→ **Activity**: Could you retype the records below exactly as they appear, skipping any pictures?

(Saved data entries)
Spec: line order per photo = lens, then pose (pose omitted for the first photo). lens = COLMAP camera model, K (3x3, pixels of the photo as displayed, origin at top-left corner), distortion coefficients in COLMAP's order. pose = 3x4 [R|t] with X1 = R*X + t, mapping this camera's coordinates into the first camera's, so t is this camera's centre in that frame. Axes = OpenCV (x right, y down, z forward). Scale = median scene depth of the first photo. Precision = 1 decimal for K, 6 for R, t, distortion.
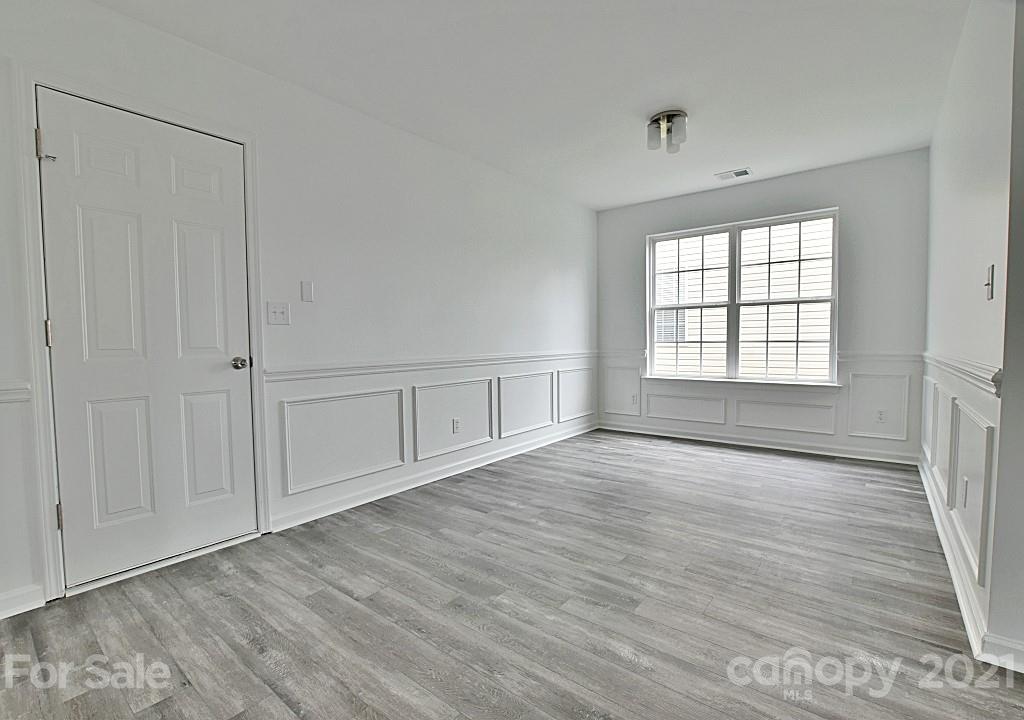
lens RADIAL K [[467.4, 0, 514.9], [0, 467.4, 363.1], [0, 0, 1]] dist [-0.032598, 0.005380]
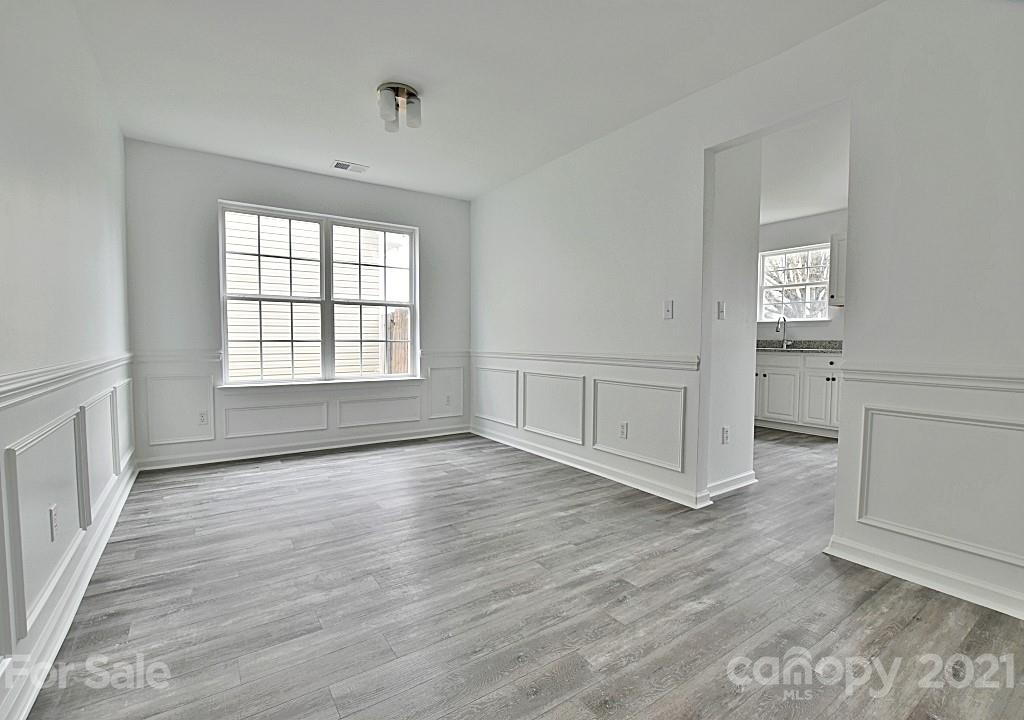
lens RADIAL K [[467.4, 0, 518.3], [0, 467.4, 360.7], [0, 0, 1]] dist [-0.032598, 0.005380]
pose [[0.288113, -0.029865, 0.957130, -0.345466], [0.036901, 0.999117, 0.020067, -0.010752], [-0.956885, 0.029538, 0.288961, 0.379660]]
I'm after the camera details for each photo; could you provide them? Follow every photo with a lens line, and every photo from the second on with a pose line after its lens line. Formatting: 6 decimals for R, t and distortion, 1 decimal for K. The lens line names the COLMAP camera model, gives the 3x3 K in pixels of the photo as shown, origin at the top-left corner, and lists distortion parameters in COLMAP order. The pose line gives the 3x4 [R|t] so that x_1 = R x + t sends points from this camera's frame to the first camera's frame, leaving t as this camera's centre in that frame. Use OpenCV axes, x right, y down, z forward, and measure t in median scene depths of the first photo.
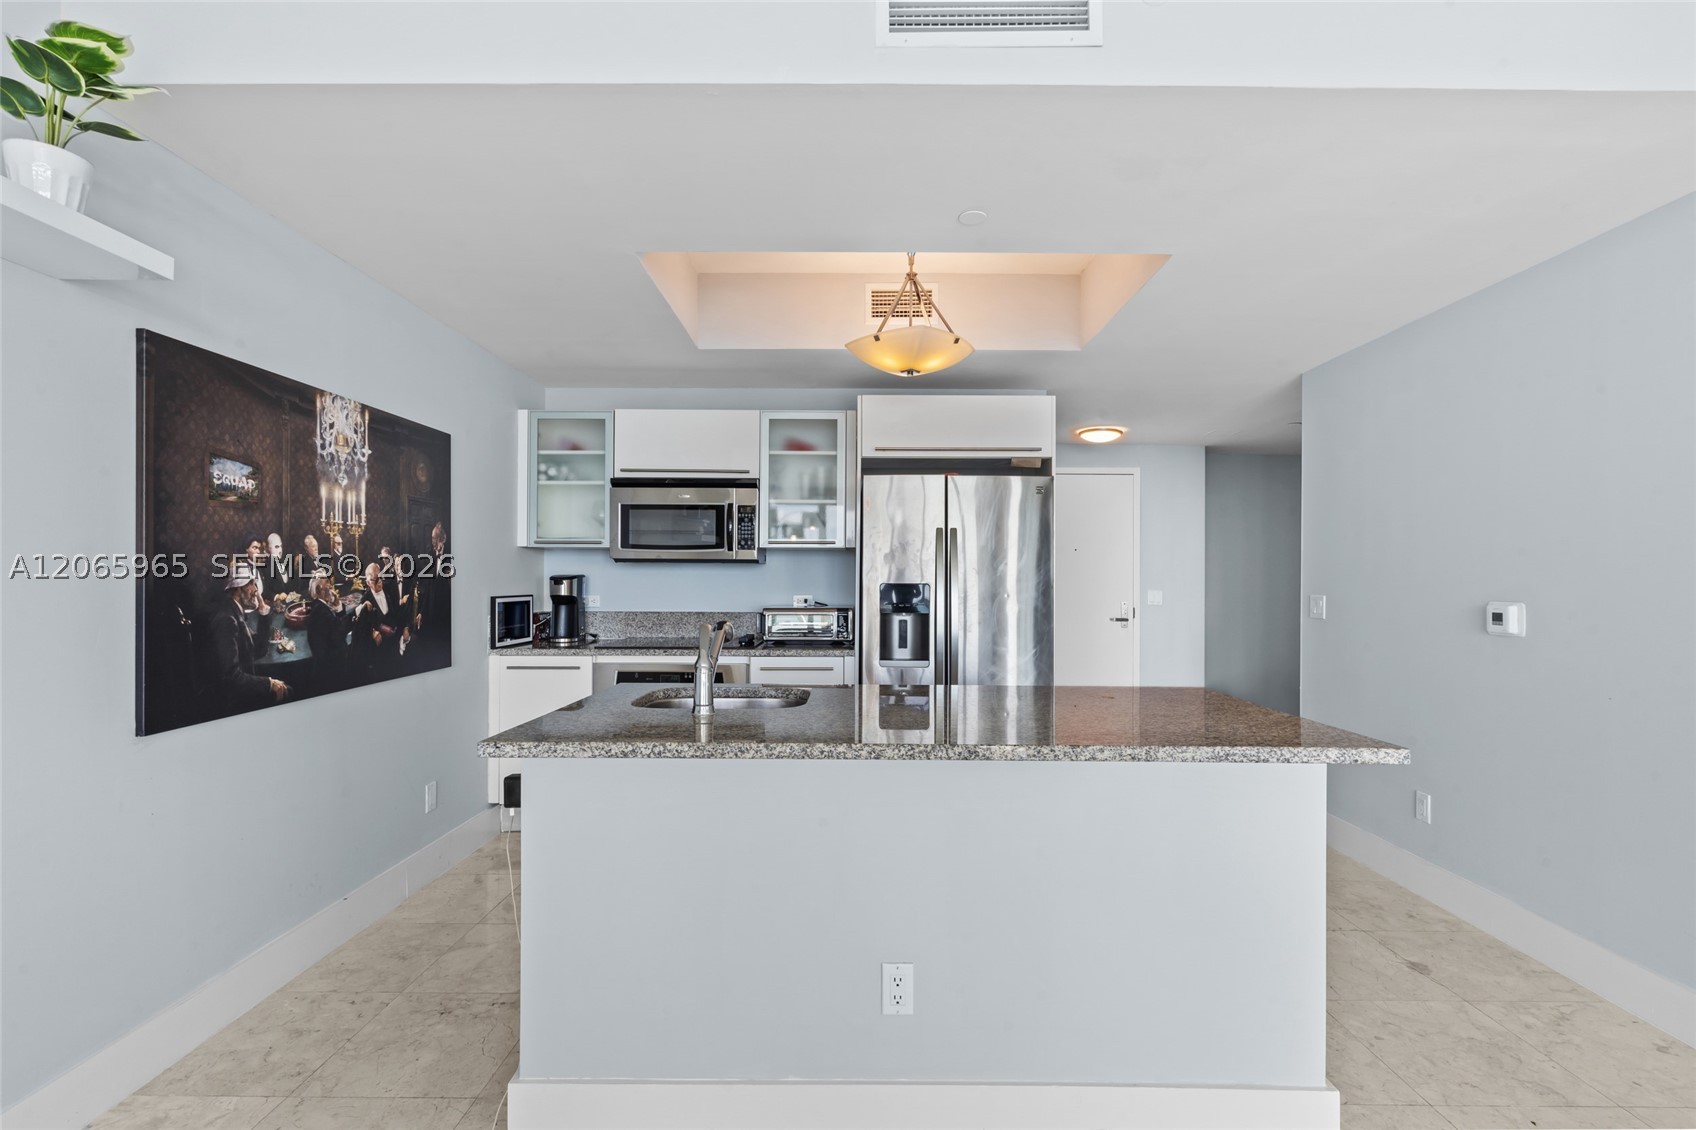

→ **Response to the exercise**:
Spec: line order per photo = lens, then pose (pose omitted for the first photo). lens = COLMAP camera model, K (3x3, pixels of the photo as displayed, origin at top-left corner), distortion coefficients in COLMAP's order. pose = 3x4 [R|t] with X1 = R*X + t, mapping this camera's coordinates into the first camera's, so t is this camera's centre in that frame. Axes = OpenCV (x right, y down, z forward). Scale = median scene depth of the first photo. Precision = 1 decimal for K, 6 for R, t, distortion.
lens RADIAL K [[467.4, 0, 514.9], [0, 467.4, 363.1], [0, 0, 1]] dist [-0.032598, 0.005380]
lens RADIAL K [[467.4, 0, 518.3], [0, 467.4, 360.7], [0, 0, 1]] dist [-0.032598, 0.005380]
pose [[0.288113, -0.029865, 0.957130, -0.345466], [0.036901, 0.999117, 0.020067, -0.010752], [-0.956885, 0.029538, 0.288961, 0.379660]]
I'm after the camera details for each photo; could you provide them? Follow every photo with a lens line, and every photo from the second on with a pose line after its lens line. Formatting: 6 decimals for R, t and distortion, 1 decimal for K. The lens line names the COLMAP camera model, gives the 3x3 K in pixels of the photo as shown, origin at the top-left corner, and lists distortion parameters in COLMAP order. The pose line gives the 3x4 [R|t] so that x_1 = R x + t sends points from this camera's frame to the first camera's frame, leaving t as this camera's centre in that frame. Use OpenCV axes, x right, y down, z forward, and measure t in median scene depths of the first photo.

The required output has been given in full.